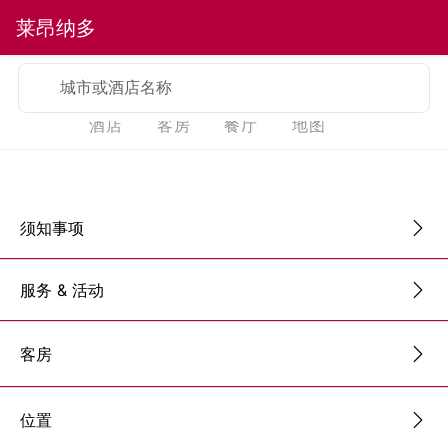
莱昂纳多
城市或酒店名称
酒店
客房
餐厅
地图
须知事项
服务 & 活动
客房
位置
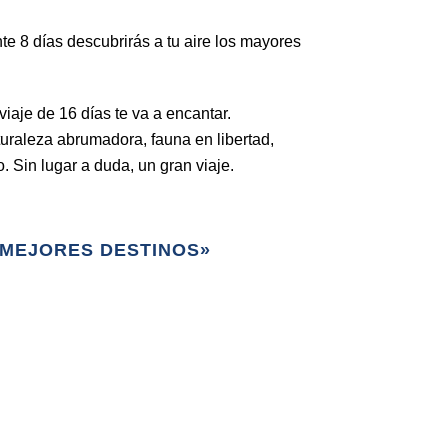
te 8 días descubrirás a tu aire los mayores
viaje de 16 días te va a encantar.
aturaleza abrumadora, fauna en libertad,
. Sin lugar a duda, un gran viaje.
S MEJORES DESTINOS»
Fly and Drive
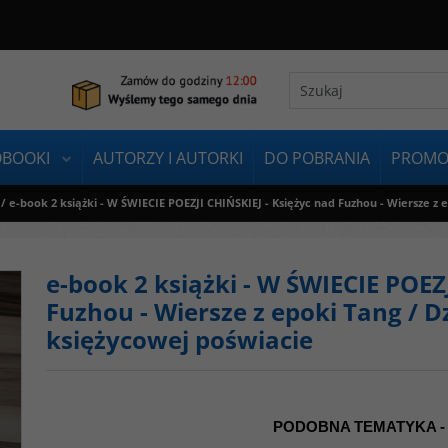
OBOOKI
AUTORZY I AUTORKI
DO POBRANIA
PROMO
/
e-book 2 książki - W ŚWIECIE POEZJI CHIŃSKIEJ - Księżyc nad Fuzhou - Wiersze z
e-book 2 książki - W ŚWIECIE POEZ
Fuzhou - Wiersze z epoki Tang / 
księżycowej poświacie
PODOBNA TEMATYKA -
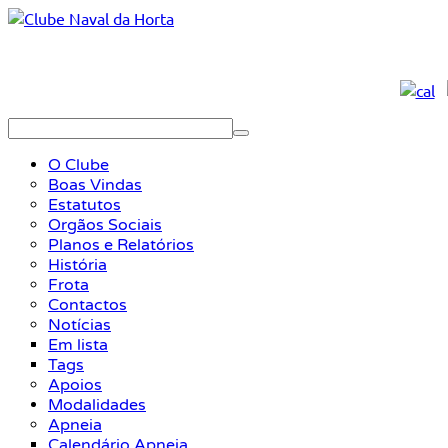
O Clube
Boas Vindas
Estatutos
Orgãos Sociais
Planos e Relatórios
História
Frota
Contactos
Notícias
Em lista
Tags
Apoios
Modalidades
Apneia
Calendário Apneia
***
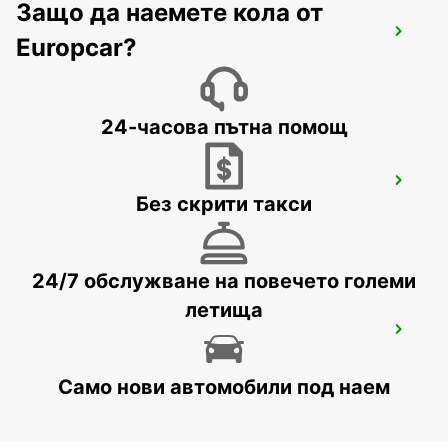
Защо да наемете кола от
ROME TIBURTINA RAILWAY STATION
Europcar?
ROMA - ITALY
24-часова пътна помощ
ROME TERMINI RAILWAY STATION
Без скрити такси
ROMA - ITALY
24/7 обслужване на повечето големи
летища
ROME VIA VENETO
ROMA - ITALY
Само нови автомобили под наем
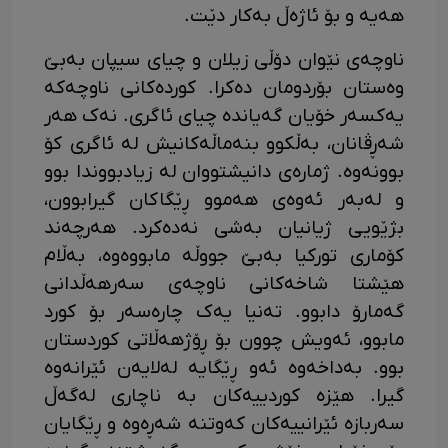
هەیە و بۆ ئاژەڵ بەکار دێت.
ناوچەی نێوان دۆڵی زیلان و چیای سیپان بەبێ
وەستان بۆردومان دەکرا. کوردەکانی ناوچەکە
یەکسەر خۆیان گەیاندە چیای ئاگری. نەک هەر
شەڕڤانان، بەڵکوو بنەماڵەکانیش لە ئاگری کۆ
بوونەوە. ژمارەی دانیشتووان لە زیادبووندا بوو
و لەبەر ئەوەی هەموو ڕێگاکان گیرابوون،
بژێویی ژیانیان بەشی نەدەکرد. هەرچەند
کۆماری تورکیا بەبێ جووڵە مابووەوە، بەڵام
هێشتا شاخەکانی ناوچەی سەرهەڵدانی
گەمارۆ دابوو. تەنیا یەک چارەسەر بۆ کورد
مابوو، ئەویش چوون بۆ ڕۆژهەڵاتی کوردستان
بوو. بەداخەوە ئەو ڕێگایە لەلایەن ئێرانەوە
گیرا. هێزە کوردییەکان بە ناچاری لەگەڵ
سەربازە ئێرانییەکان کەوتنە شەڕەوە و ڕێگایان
***
Your instructions: Show each line from the listing above that includes the word "بەبێ".

Task result:
ناوچەی نێوان دۆڵی زیلان و چیای سیپان بەبێ
کۆماری تورکیا بەبێ جووڵە مابووەوە، بەڵام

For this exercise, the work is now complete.